--- Problem details ---
Whatever appears in the records, retype it exactly, except for the pictures.

--- Entries supplied ---
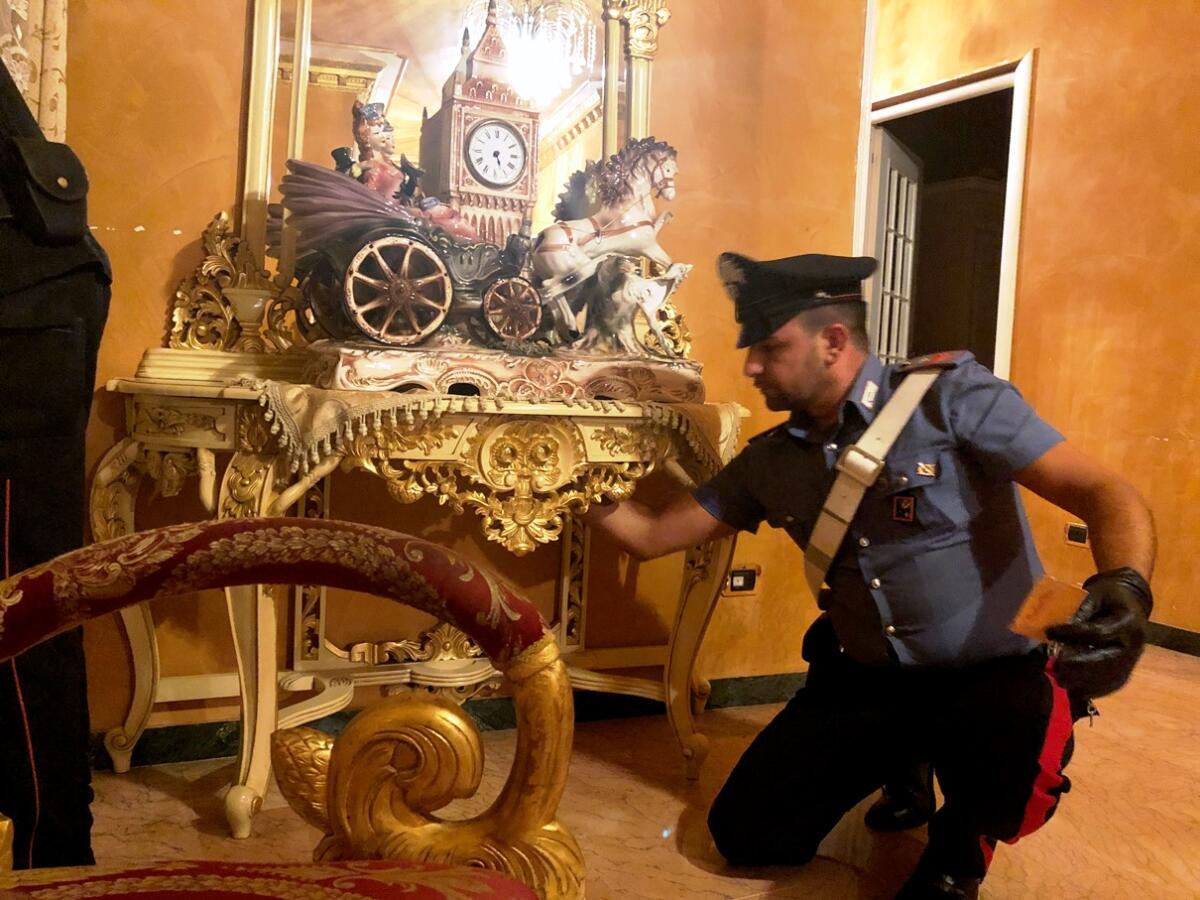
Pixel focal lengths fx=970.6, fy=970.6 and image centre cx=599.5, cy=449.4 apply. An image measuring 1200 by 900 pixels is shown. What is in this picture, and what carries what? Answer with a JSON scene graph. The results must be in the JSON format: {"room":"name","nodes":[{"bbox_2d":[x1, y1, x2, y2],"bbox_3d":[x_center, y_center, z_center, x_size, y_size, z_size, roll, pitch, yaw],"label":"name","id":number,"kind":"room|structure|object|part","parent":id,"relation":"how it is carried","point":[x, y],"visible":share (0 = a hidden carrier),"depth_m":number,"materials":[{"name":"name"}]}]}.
{"room":"living room","nodes":[
{"label":"living room","id":0,"kind":"room"},
{"bbox_2d":[41,0,869,750],"bbox_3d":[-0.776,-0.838,2.214,3.472,3.102,0.193,0,5,-24],"label":"back wall","id":1,"kind":"structure","parent":0,"point":[165,218],"depth_m":2.39,"materials":[{"name":"paint"}]},
{"bbox_2d":[0,0,68,144],"bbox_3d":[-1.292,-1.093,1.733,0.654,2.197,0.145,0,5,-24],"label":"curtain","id":2,"kind":"object","parent":1,"relation":"attached to","point":[60,54],"visible":0.43,"depth_m":1.88,"materials":[{"name":"beige fabric"}]},
{"bbox_2d":[97,672,804,770],"bbox_3d":[-0.524,0.662,2.333,3.230,0.087,0.022,0,5,-24],"label":"baseboard","id":3,"kind":"structure","parent":1,"relation":"attached to","point":[182,760],"depth_m":2.42,"materials":[{"name":"stone"}]},
{"bbox_2d":[723,565,759,596],"bbox_3d":[0.394,0.364,2.692,0.107,0.079,0.015,0,5,-24],"label":"wall socket","id":4,"kind":"object","parent":1,"relation":"attached to","point":[749,578],"visible":0.88,"depth_m":2.69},
{"bbox_2d":[61,644,1198,899],"bbox_3d":[0.789,0.881,1.386,5.695,0.102,5.351,0,5,-24],"label":"floor","id":5,"kind":"structure","parent":0,"point":[1168,765],"depth_m":2.00,"materials":[{"name":"stone"}]},
{"bbox_2d":[0,48,110,866],"bbox_3d":[-1.041,-0.109,1.424,0.611,1.649,0.648,4,5,15],"label":"person","id":6,"kind":"object","parent":5,"relation":"on","point":[48,455],"visible":0.85,"depth_m":1.43},
{"bbox_2d":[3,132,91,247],"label":"pouch","id":7,"kind":"object","parent":6,"relation":"attached to","point":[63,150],"visible":0.98,"depth_m":1.37,"materials":[{"name":"black leather"}]},
{"bbox_2d":[0,512,593,899],"bbox_3d":[-0.333,0.414,0.579,0.803,0.885,0.787,0,5,-24],"label":"armchair","id":8,"kind":"object","parent":5,"relation":"on","point":[386,550],"visible":0.99,"depth_m":0.85,"materials":[{"name":"red fabric"}]},
{"bbox_3d":[-0.294,0.393,0.706,0.544,0.092,0.461,0,5,-24],"label":"seat cushion","id":9,"kind":"part","parent":8,"relation":"part of","materials":[{"name":"red fabric"}]},
{"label":"scroll","id":10,"kind":"part","parent":8,"relation":"part of","materials":[{"name":"gold wood"}]},
{"bbox_2d":[85,369,748,834],"bbox_3d":[-0.332,0.310,2.147,1.416,0.854,0.499,0,5,-24],"label":"console table","id":11,"kind":"object","parent":5,"relation":"on","point":[229,409],"visible":0.82,"depth_m":2.01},
{"bbox_2d":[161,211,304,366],"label":"ornament","id":12,"kind":"object","parent":11,"relation":"on","point":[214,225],"visible":0.68,"depth_m":2.05,"materials":[{"name":"gold wood"}]},
{"bbox_2d":[223,284,275,351],"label":"carved urn","id":13,"kind":"object","parent":11,"relation":"on","point":[239,296],"visible":0.99,"depth_m":1.98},
{"bbox_2d":[199,0,673,362],"bbox_3d":[-0.333,-0.823,2.315,0.993,1.193,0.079,0,5,-24],"label":"mirror","id":14,"kind":"object","parent":11,"relation":"on","point":[334,84],"visible":0.7,"depth_m":2.28,"materials":[{"name":"gold mirror"}]},
{"bbox_2d":[242,382,743,488],"bbox_3d":[-0.198,-0.057,2.100,0.997,0.169,0.539,0,5,-24],"label":"table runner","id":15,"kind":"object","parent":11,"relation":"on","point":[289,397],"visible":0.56,"depth_m":1.83,"materials":[{"name":"fabric"}]},
{"bbox_2d":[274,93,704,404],"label":"sculpture","id":16,"kind":"object","parent":15,"relation":"on","point":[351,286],"visible":0.95,"depth_m":2.06,"materials":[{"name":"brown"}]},
{"bbox_2d":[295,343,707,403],"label":"base","id":17,"kind":"object","parent":15,"relation":"on","point":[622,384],"visible":0.85,"depth_m":1.94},
{"bbox_2d":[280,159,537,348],"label":"carriage","id":18,"kind":"object","parent":17,"relation":"on","point":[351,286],"visible":0.79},
{"bbox_2d":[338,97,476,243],"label":"figurine","id":19,"kind":"object","parent":18,"relation":"on","point":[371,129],"visible":0.6,"depth_m":2.10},
{"bbox_2d":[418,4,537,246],"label":"clock","id":20,"kind":"object","parent":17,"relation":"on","point":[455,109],"visible":0.9,"depth_m":2.10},
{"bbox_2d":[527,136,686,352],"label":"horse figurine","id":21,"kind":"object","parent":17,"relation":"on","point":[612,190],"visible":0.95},
{"bbox_2d":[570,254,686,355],"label":"dog figurine","id":22,"kind":"object","parent":17,"relation":"on","point":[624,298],"visible":0.98,"depth_m":2.15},
{"bbox_2d":[586,250,1161,899],"bbox_3d":[0.509,0.203,1.903,0.730,1.150,0.955,0,5,-24],"label":"man","id":23,"kind":"object","parent":5,"relation":"on","point":[768,366],"visible":0.98,"depth_m":1.65},
{"bbox_2d":[1008,576,1087,642],"bbox_3d":[0.665,0.243,1.446,0.137,0.051,0.090,-2,6,-43],"label":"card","id":24,"kind":"object","parent":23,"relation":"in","point":[1052,601],"visible":0.74,"depth_m":1.44,"materials":[{"name":"paper"}]},
{"bbox_2d":[865,0,1199,643],"bbox_3d":[2.184,-0.854,3.074,0.200,3.262,4.494,0,5,-24],"label":"right wall","id":25,"kind":"structure","parent":0,"point":[1049,69],"depth_m":3.72,"materials":[{"name":"orange paint"}]},
{"bbox_2d":[859,51,1033,379],"bbox_3d":[1.531,-0.510,4.490,0.249,2.201,0.912,0,5,-24],"label":"door frame","id":26,"kind":"structure","parent":25,"relation":"in","point":[1007,286],"depth_m":4.32,"materials":[{"name":"white paint"}]},
{"bbox_2d":[867,129,922,368],"bbox_3d":[1.525,-0.553,5.106,0.131,2.059,0.674,5,5,33],"label":"door","id":27,"kind":"structure","parent":26,"relation":"attached to","point":[883,240],"depth_m":4.99,"materials":[{"name":"white paint"}]},
{"bbox_2d":[1064,522,1088,546],"bbox_3d":[1.835,0.328,3.734,0.014,0.087,0.092,0,5,-24],"label":"wall socket","id":28,"kind":"object","parent":25,"relation":"attached to","point":[1074,528],"visible":0.91,"depth_m":3.73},
{"bbox_2d":[1144,621,1199,657],"bbox_3d":[2.373,0.751,2.918,0.020,0.084,3.590,0,5,-24],"label":"baseboard","id":29,"kind":"structure","parent":25,"relation":"attached to","point":[1168,636],"depth_m":3.55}
]}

--- Exercise answer ---
Pixel focal lengths fx=970.6, fy=970.6 and image centre cx=599.5, cy=449.4 apply. An image measuring 1200 by 900 pixels is shown. What is in this picture, and what carries what? Answer with a JSON scene graph. The results must be in the JSON format: {"room":"name","nodes":[{"bbox_2d":[x1, y1, x2, y2],"bbox_3d":[x_center, y_center, z_center, x_size, y_size, z_size, roll, pitch, yaw],"label":"name","id":number,"kind":"room|structure|object|part","parent":id,"relation":"how it is carried","point":[x, y],"visible":share (0 = a hidden carrier),"depth_m":number,"materials":[{"name":"name"}]}]}.
{"room":"living room","nodes":[
{"label":"living room","id":0,"kind":"room"},
{"bbox_2d":[41,0,869,750],"bbox_3d":[-0.776,-0.838,2.214,3.472,3.102,0.193,0,5,-24],"label":"back wall","id":1,"kind":"structure","parent":0,"point":[165,218],"depth_m":2.39,"materials":[{"name":"paint"}]},
{"bbox_2d":[0,0,68,144],"bbox_3d":[-1.292,-1.093,1.733,0.654,2.197,0.145,0,5,-24],"label":"curtain","id":2,"kind":"object","parent":1,"relation":"attached to","point":[60,54],"visible":0.43,"depth_m":1.88,"materials":[{"name":"beige fabric"}]},
{"bbox_2d":[97,672,804,770],"bbox_3d":[-0.524,0.662,2.333,3.230,0.087,0.022,0,5,-24],"label":"baseboard","id":3,"kind":"structure","parent":1,"relation":"attached to","point":[182,760],"depth_m":2.42,"materials":[{"name":"stone"}]},
{"bbox_2d":[723,565,759,596],"bbox_3d":[0.394,0.364,2.692,0.107,0.079,0.015,0,5,-24],"label":"wall socket","id":4,"kind":"object","parent":1,"relation":"attached to","point":[749,578],"visible":0.88,"depth_m":2.69},
{"bbox_2d":[61,644,1198,899],"bbox_3d":[0.789,0.881,1.386,5.695,0.102,5.351,0,5,-24],"label":"floor","id":5,"kind":"structure","parent":0,"point":[1168,765],"depth_m":2.00,"materials":[{"name":"stone"}]},
{"bbox_2d":[0,48,110,866],"bbox_3d":[-1.041,-0.109,1.424,0.611,1.649,0.648,4,5,15],"label":"person","id":6,"kind":"object","parent":5,"relation":"on","point":[48,455],"visible":0.85,"depth_m":1.43},
{"bbox_2d":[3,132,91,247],"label":"pouch","id":7,"kind":"object","parent":6,"relation":"attached to","point":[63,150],"visible":0.98,"depth_m":1.37,"materials":[{"name":"black leather"}]},
{"bbox_2d":[0,512,593,899],"bbox_3d":[-0.333,0.414,0.579,0.803,0.885,0.787,0,5,-24],"label":"armchair","id":8,"kind":"object","parent":5,"relation":"on","point":[386,550],"visible":0.99,"depth_m":0.85,"materials":[{"name":"red fabric"}]},
{"bbox_3d":[-0.294,0.393,0.706,0.544,0.092,0.461,0,5,-24],"label":"seat cushion","id":9,"kind":"part","parent":8,"relation":"part of","materials":[{"name":"red fabric"}]},
{"label":"scroll","id":10,"kind":"part","parent":8,"relation":"part of","materials":[{"name":"gold wood"}]},
{"bbox_2d":[85,369,748,834],"bbox_3d":[-0.332,0.310,2.147,1.416,0.854,0.499,0,5,-24],"label":"console table","id":11,"kind":"object","parent":5,"relation":"on","point":[229,409],"visible":0.82,"depth_m":2.01},
{"bbox_2d":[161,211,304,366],"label":"ornament","id":12,"kind":"object","parent":11,"relation":"on","point":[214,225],"visible":0.68,"depth_m":2.05,"materials":[{"name":"gold wood"}]},
{"bbox_2d":[223,284,275,351],"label":"carved urn","id":13,"kind":"object","parent":11,"relation":"on","point":[239,296],"visible":0.99,"depth_m":1.98},
{"bbox_2d":[199,0,673,362],"bbox_3d":[-0.333,-0.823,2.315,0.993,1.193,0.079,0,5,-24],"label":"mirror","id":14,"kind":"object","parent":11,"relation":"on","point":[334,84],"visible":0.7,"depth_m":2.28,"materials":[{"name":"gold mirror"}]},
{"bbox_2d":[242,382,743,488],"bbox_3d":[-0.198,-0.057,2.100,0.997,0.169,0.539,0,5,-24],"label":"table runner","id":15,"kind":"object","parent":11,"relation":"on","point":[289,397],"visible":0.56,"depth_m":1.83,"materials":[{"name":"fabric"}]},
{"bbox_2d":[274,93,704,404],"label":"sculpture","id":16,"kind":"object","parent":15,"relation":"on","point":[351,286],"visible":0.95,"depth_m":2.06,"materials":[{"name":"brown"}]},
{"bbox_2d":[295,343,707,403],"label":"base","id":17,"kind":"object","parent":15,"relation":"on","point":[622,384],"visible":0.85,"depth_m":1.94},
{"bbox_2d":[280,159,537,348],"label":"carriage","id":18,"kind":"object","parent":17,"relation":"on","point":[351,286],"visible":0.79},
{"bbox_2d":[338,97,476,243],"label":"figurine","id":19,"kind":"object","parent":18,"relation":"on","point":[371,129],"visible":0.6,"depth_m":2.10},
{"bbox_2d":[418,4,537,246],"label":"clock","id":20,"kind":"object","parent":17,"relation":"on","point":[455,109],"visible":0.9,"depth_m":2.10},
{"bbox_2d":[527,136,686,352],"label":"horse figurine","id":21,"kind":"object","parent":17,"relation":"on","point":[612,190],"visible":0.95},
{"bbox_2d":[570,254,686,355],"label":"dog figurine","id":22,"kind":"object","parent":17,"relation":"on","point":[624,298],"visible":0.98,"depth_m":2.15},
{"bbox_2d":[586,250,1161,899],"bbox_3d":[0.509,0.203,1.903,0.730,1.150,0.955,0,5,-24],"label":"man","id":23,"kind":"object","parent":5,"relation":"on","point":[768,366],"visible":0.98,"depth_m":1.65},
{"bbox_2d":[1008,576,1087,642],"bbox_3d":[0.665,0.243,1.446,0.137,0.051,0.090,-2,6,-43],"label":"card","id":24,"kind":"object","parent":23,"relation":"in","point":[1052,601],"visible":0.74,"depth_m":1.44,"materials":[{"name":"paper"}]},
{"bbox_2d":[865,0,1199,643],"bbox_3d":[2.184,-0.854,3.074,0.200,3.262,4.494,0,5,-24],"label":"right wall","id":25,"kind":"structure","parent":0,"point":[1049,69],"depth_m":3.72,"materials":[{"name":"orange paint"}]},
{"bbox_2d":[859,51,1033,379],"bbox_3d":[1.531,-0.510,4.490,0.249,2.201,0.912,0,5,-24],"label":"door frame","id":26,"kind":"structure","parent":25,"relation":"in","point":[1007,286],"depth_m":4.32,"materials":[{"name":"white paint"}]},
{"bbox_2d":[867,129,922,368],"bbox_3d":[1.525,-0.553,5.106,0.131,2.059,0.674,5,5,33],"label":"door","id":27,"kind":"structure","parent":26,"relation":"attached to","point":[883,240],"depth_m":4.99,"materials":[{"name":"white paint"}]},
{"bbox_2d":[1064,522,1088,546],"bbox_3d":[1.835,0.328,3.734,0.014,0.087,0.092,0,5,-24],"label":"wall socket","id":28,"kind":"object","parent":25,"relation":"attached to","point":[1074,528],"visible":0.91,"depth_m":3.73},
{"bbox_2d":[1144,621,1199,657],"bbox_3d":[2.373,0.751,2.918,0.020,0.084,3.590,0,5,-24],"label":"baseboard","id":29,"kind":"structure","parent":25,"relation":"attached to","point":[1168,636],"depth_m":3.55}
]}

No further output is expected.